Yes slide goes on without issues will go through full range of motion . When I put the guts in the slide and put it on the frame is when it won't move back more then 1/4 inch I tried the slide on my Springfield frame and though a little tight , it functions
chris lambert so the slide can't move back out of lockup? the issue is likely the bottom lug / link.
MosinVirus yes that's what it's doing
How would I address this ? I appreciate your advice as I have upmost respect for your skill thank you very much
Mosin, at 26:18, as the barrel and slide "click" fully into battery, my build is very tight. Is this due to the ledge on the lug..?
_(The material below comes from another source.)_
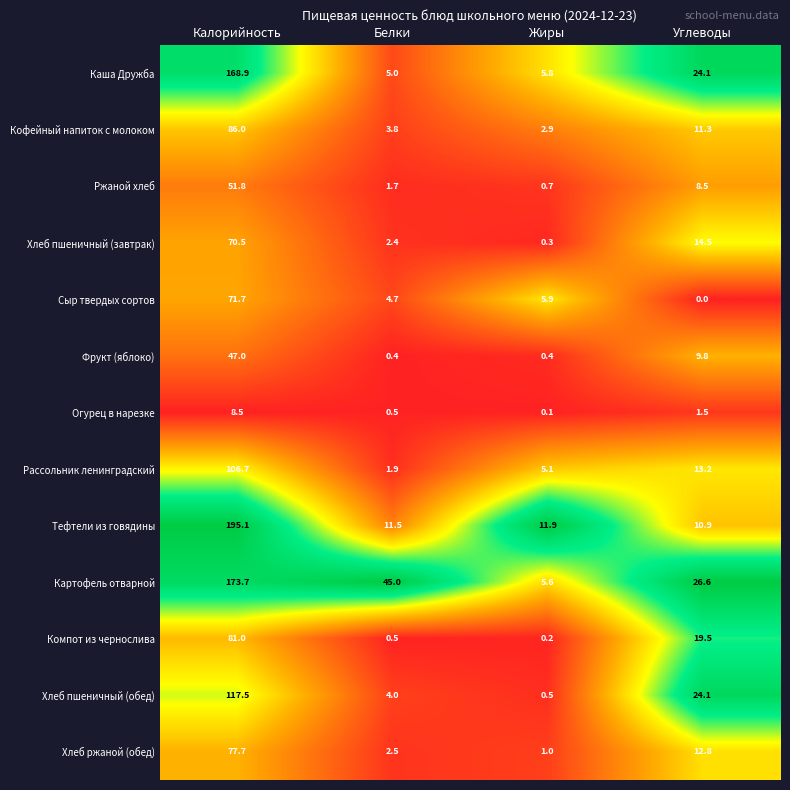

What is the average value of the Каша Дружба series?

51.0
It could mean that the lug is riding up on the slide stop, or it could mean that the link is too long and the barrel could be riding the link as the slide goes into battery.
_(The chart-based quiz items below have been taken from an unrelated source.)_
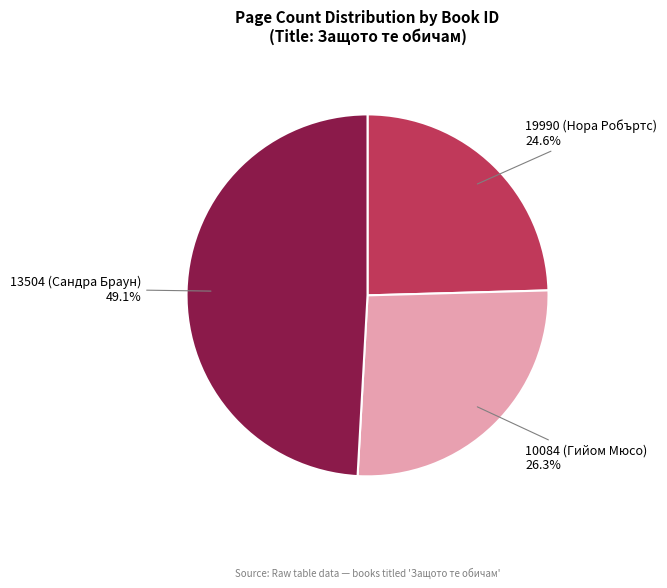

Does any single category account for the majority?

No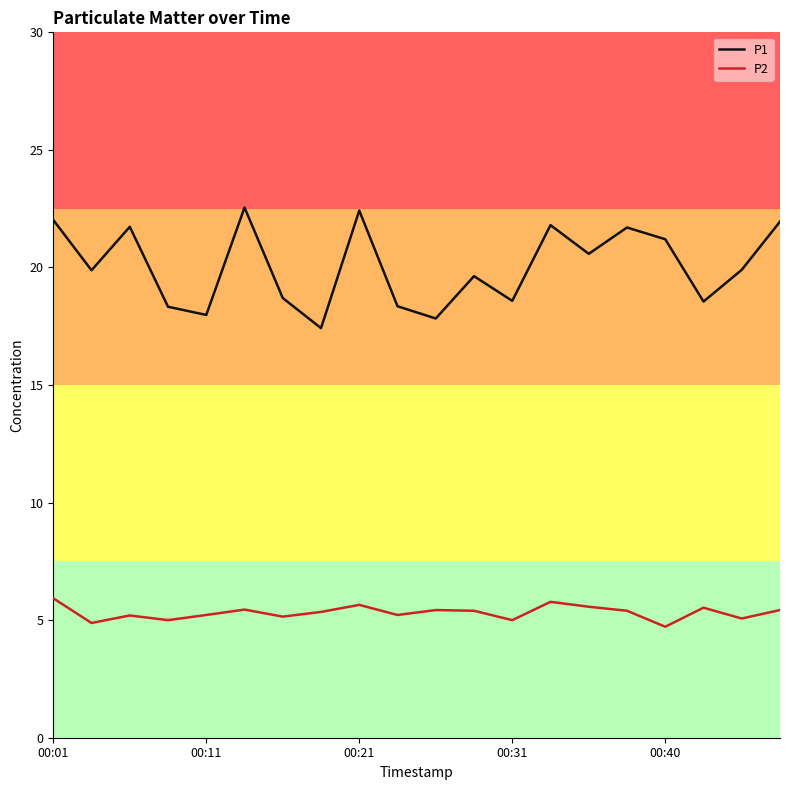

True or false: P2 and P1 cross at least once.

False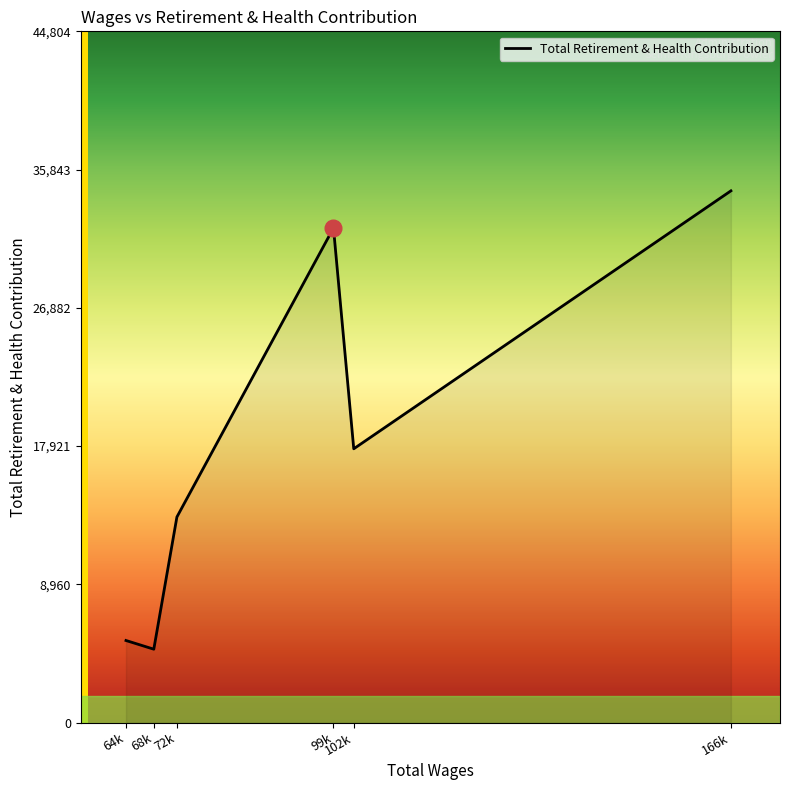

What is the difference between the second highest and minimum values?

27305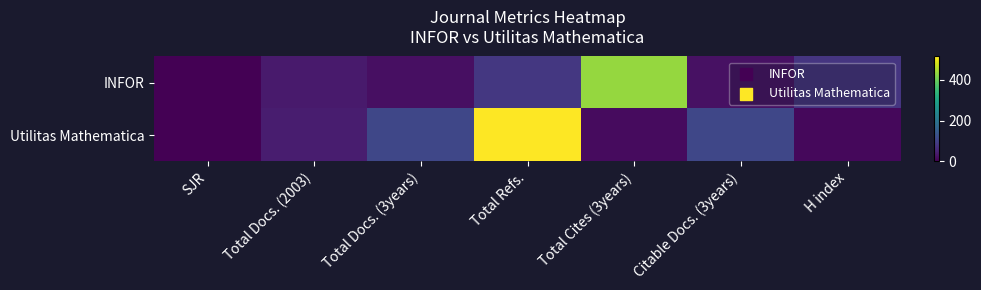

At which category does the chart reach its minimum across all series?

SJR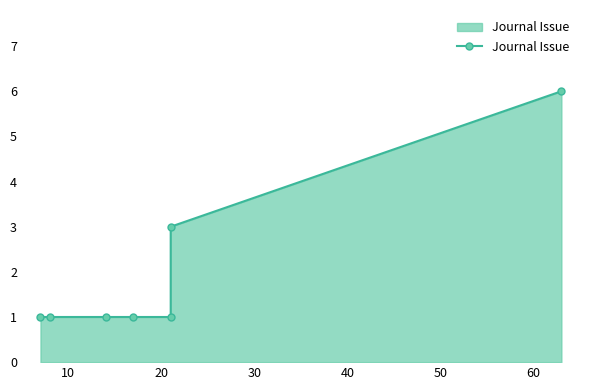

How many values are between 1 and 3?

6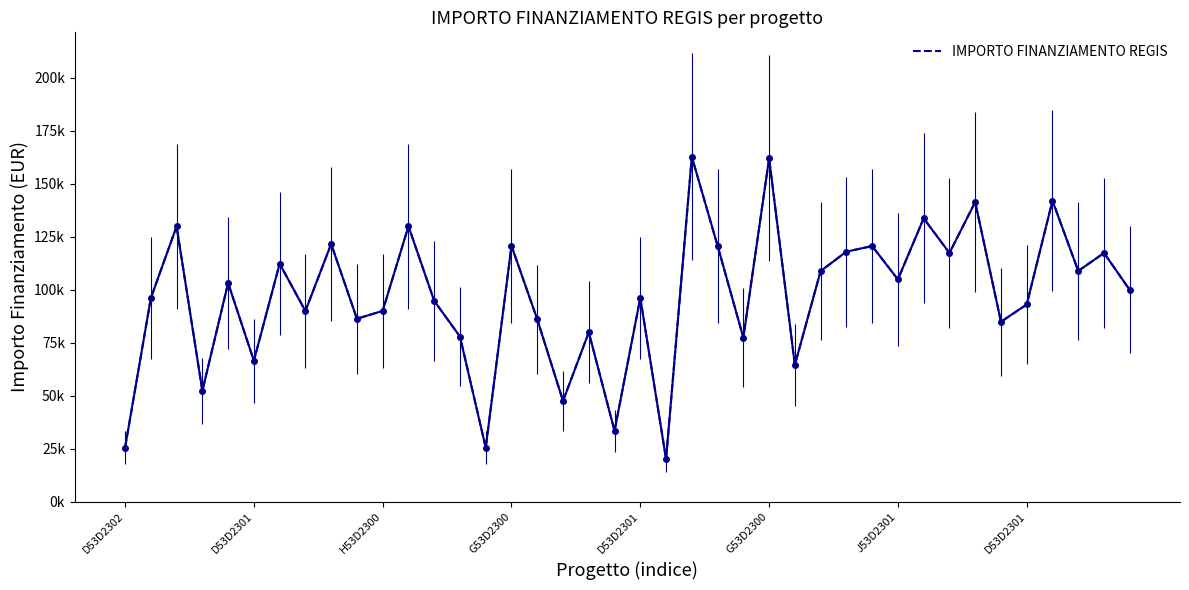

How many points are higher than both their immediate neighbors (excluding endpoints)?

15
MosinVirus, Thank you Sir. I'll strip it and look for "rubbing" then clean and polish the wearing points. I appreciate it very much.
Bro can u help. Me... How can i contact you bro.. Tnx
You can write to me here or on instagram.
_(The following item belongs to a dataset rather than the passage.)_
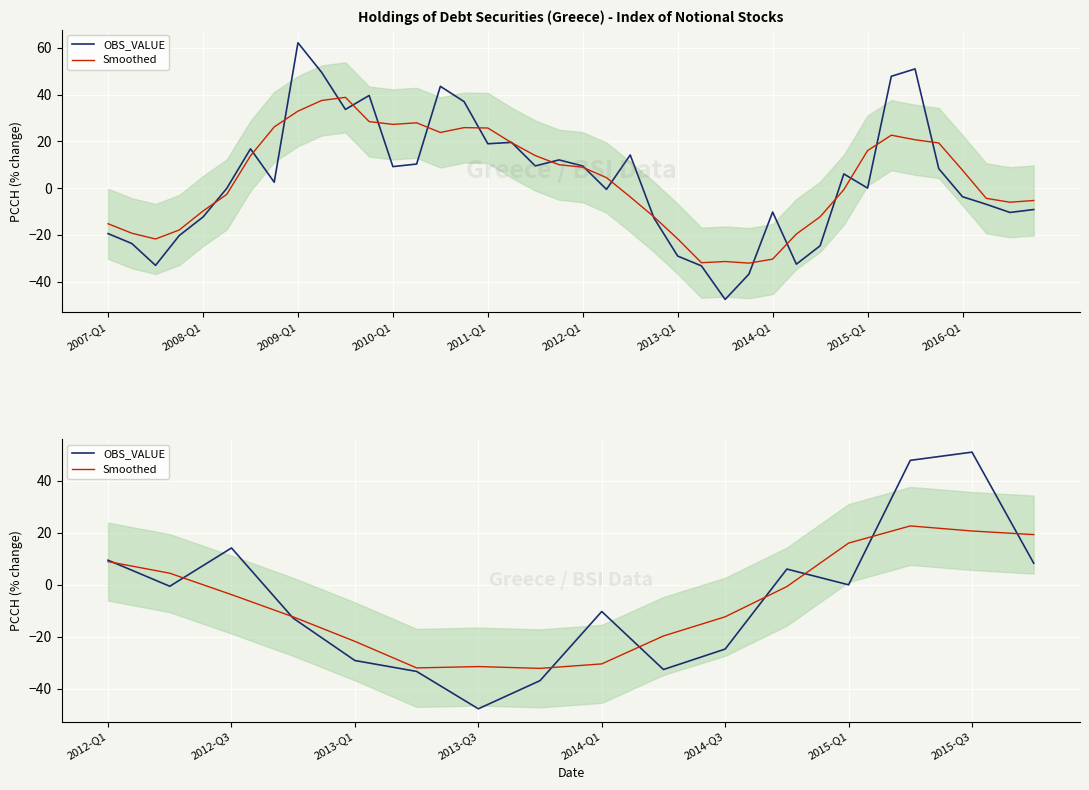

How many positive values does the Smoothed series have?

6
for some reason I can't get this video to play?
It is playing for me, and judging from comments it is playing for others. What device are you trying to play it on?
Samsung cell phone. I'll give it another try..
now it playing.. thank you for following up!!
Oh, yeah, I constantly have issues playing on Note 3 as well. It is a RUclips app problem. What i do when I get a constant loading spinner is press the home button at the bottom of the phone screen, go to my app process killer, kill RUclips process. Then open RUclips again. And it works. I am guessing that it happens because youtube doesn't close properly when you back out of the app.
He must be one of them democrat gun owners. I put my 1911 together with the tools that were on my BassCat hahahaha I used a chainsaw sharpener for my lug cutter. They sure are fancy in France
Definitely not Democrat. But I would love to see your builds also shared. The more the merrier
@@MosinVirus I used to work at Nor Cal metal fabricators in West Oakland CA the shop was 120,000 square feet with about just every tool and machine you could think of. 1946-2019. The Guy that ended being the boss ran it into the ground not because we didn't have business he cut back on everything from salesman to toilet paper just for his xmass bonus. But what I did was program about 28 of the worlds most popular hand guns on to a DXF file and could have the laser and the mill both CNC all the parts excluding recoil springs and grips in a about 4 hours per pistol. Man I miss that place. I was just razzin ya about the french democrat thing.